The speed and effectiveness of businesses’ response to the financial impact of COVID-19 will be tested in the coming months. Businesses need to respond, refresh, and accelerate contingency planning to ensure they survive the downturn and position for growth when the recovery comes.
This report explores the market, sector, and regional financial impact of COVID-19, together with the critical and pragmatic moves that management teams can make across seven key areas:
- Downturn planning: A number of companies may now face a prolonged period of exceptionally poor trading conditions. Businesses should reforecast under three scenarios: short term downturn, market recovery, and a longer term downside case.
- Supply chain risk: Asia’s increasing role as the “world’s factory” means that any major disruption puts global supply chains at risk. Companies whose supply chains are reliant on suppliers in impacted areas are likely to experience significant disruption. Businesses should map out supply chains to identify and respond to upstream supply risks.
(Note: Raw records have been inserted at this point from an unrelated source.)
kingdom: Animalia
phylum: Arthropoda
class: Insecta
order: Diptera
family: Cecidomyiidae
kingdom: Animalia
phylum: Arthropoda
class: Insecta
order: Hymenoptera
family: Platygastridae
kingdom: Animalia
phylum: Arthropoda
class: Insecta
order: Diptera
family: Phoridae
- Working capital: A downturn in consumer demand is leading to increasing inventories that are difficult to clear. In addition, companies are also facing challenges in collecting receivables in a timely fashion from cash-strapped customers, and difficulties in paying their own suppliers, due to short-term cash flow constraints. Businesses need to monitor and optimise working capital focusing on ‘quick win’ self-help measures to deliver rapid cash release.
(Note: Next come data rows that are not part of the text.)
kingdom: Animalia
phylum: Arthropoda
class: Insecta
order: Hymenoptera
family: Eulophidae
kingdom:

- Cost base realignment: COVID-19 is causing top-line contraction in several sectors and driving earnings decline in those with highly fixed or inflexible cost structures. Several businesses finalising their Q1 2020 financial results may have to confront an early and material run rate performance gap against their FY20 plan. Businesses should assess opportunities to improve resource and spend allocation, process efficiency and systems enablement.
- Credit and funding: Some companies will be able to maintain adequate headroom making drawdowns on their revolving credit facilities. Others will find that they need to approach banks to arrange covenant waivers or limit increases. The scale and urgency of the funding requirement has taken many by surprise and the uncertainty is affecting financier appetite. Early and robust communication with financiers will be critical.
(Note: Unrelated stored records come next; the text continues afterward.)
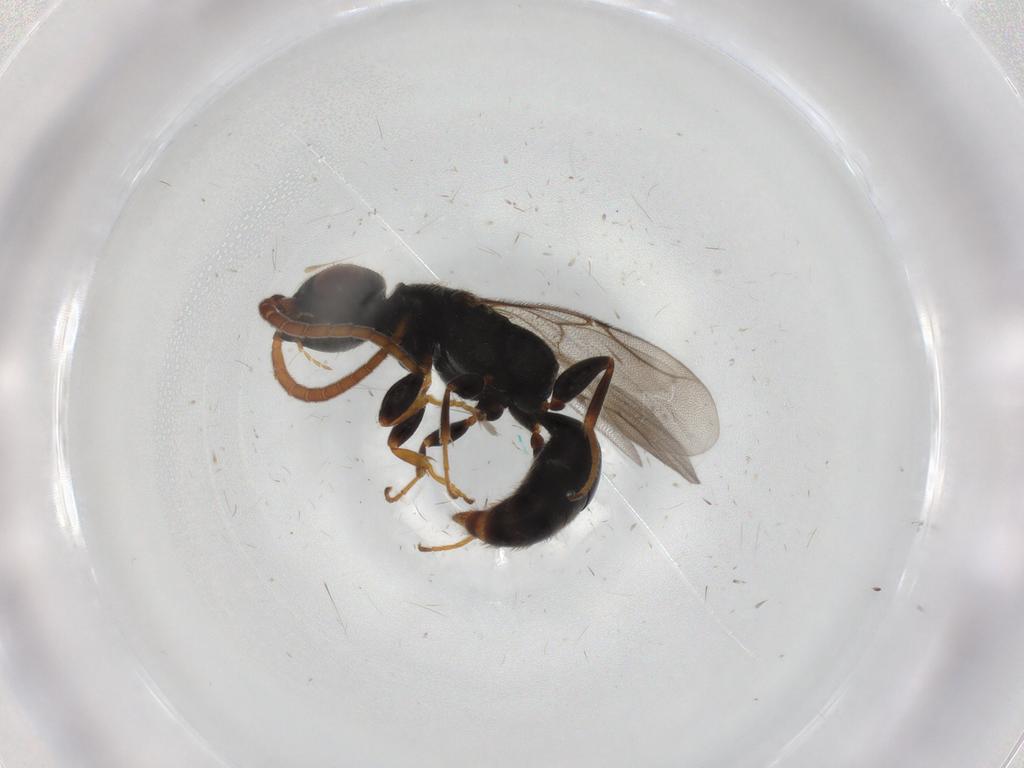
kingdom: Animalia
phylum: Arthropoda
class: Insecta
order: Hymenoptera
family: Bethylidae
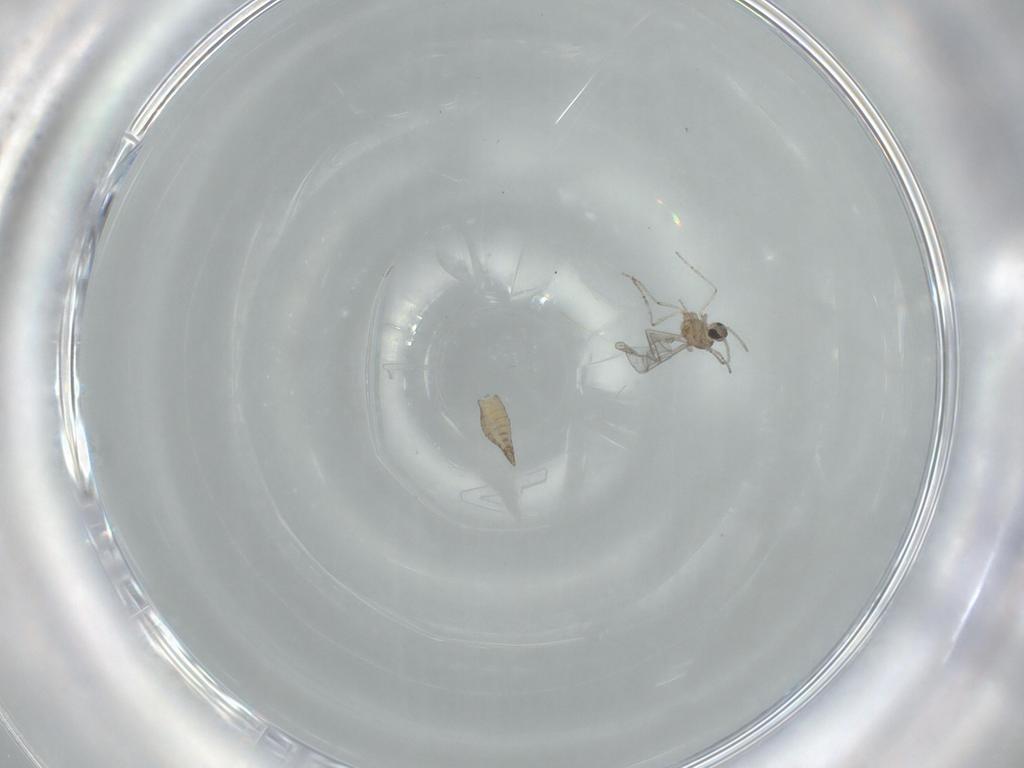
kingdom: Animalia
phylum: Arthropoda
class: Insecta
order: Diptera
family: Cecidomyiidae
- Underperforming business units: Prior to COVID-19, many businesses were already facing the challenge of managing non-core, underperforming or loss-making business units, divisions, or subsidiaries. The demand, supply chain, and liquidity impacts of COVID-19 have heightened these issues and presented an increasing drag on broader enterprise performance and value. Businesses should accelerate decisions on whether to fix, sell or close.
- Distressed M&A opportunities: Sellers are looking to rescue or exit their underperforming or liquidity challenged businesses. Buyers are looking to pursue accelerated off market strategic value opportunities to drive future growth. We look at some of ways businesses can prepare to seize value opportunities in the coming months.